Look through the entries for the string "بورد", and copy each line that holds it.

EXERCISE DATA »
*** Begin section ***
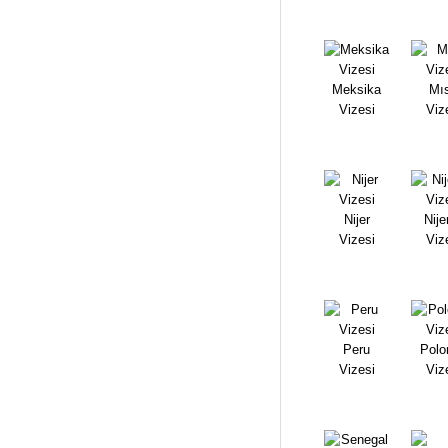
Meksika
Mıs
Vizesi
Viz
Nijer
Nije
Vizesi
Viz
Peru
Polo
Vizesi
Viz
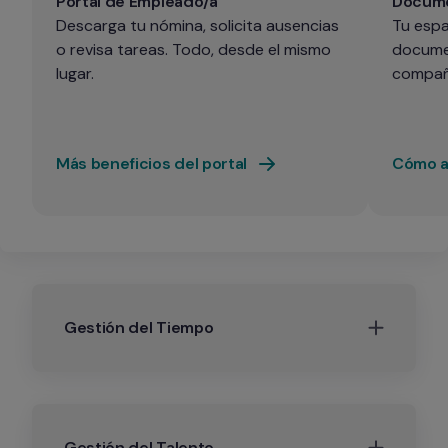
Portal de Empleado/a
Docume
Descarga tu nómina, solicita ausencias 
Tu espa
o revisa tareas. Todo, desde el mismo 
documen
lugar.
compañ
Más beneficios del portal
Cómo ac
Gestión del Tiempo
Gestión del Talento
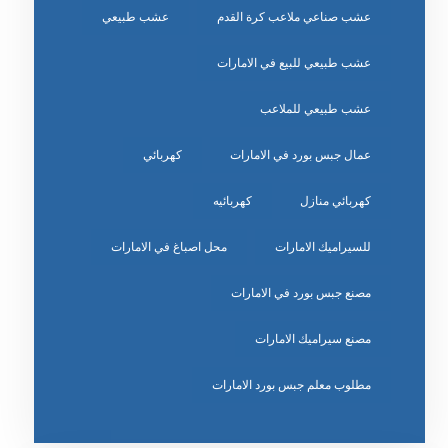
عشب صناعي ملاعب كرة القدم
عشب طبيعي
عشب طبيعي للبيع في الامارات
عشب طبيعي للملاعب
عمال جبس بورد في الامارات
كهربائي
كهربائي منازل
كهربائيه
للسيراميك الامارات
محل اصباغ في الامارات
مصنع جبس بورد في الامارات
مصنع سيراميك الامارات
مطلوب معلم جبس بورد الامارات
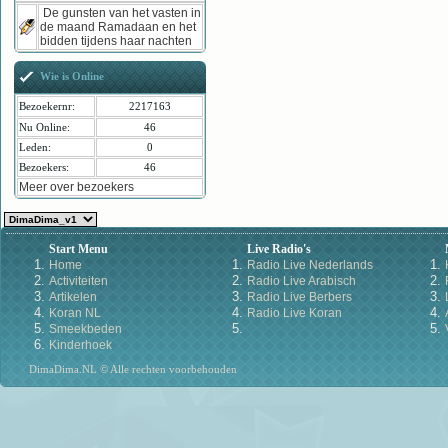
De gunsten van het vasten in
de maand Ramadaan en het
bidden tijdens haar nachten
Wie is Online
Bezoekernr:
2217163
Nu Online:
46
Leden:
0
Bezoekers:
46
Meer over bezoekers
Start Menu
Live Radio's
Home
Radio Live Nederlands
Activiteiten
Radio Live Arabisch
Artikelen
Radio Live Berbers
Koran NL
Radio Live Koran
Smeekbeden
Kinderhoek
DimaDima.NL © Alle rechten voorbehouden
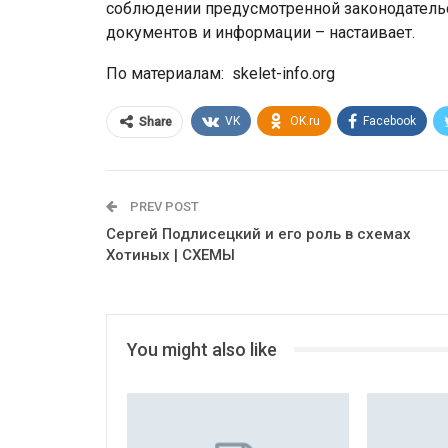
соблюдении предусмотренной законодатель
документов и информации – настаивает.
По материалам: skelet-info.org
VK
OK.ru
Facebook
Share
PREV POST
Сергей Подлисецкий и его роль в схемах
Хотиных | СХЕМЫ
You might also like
*** End section ***
WRITTEN RESPONSE »
عمال جبس بورد في الامارات
مصنع جبس بورد في الامارات
مطلوب معلم جبس بورد الامارات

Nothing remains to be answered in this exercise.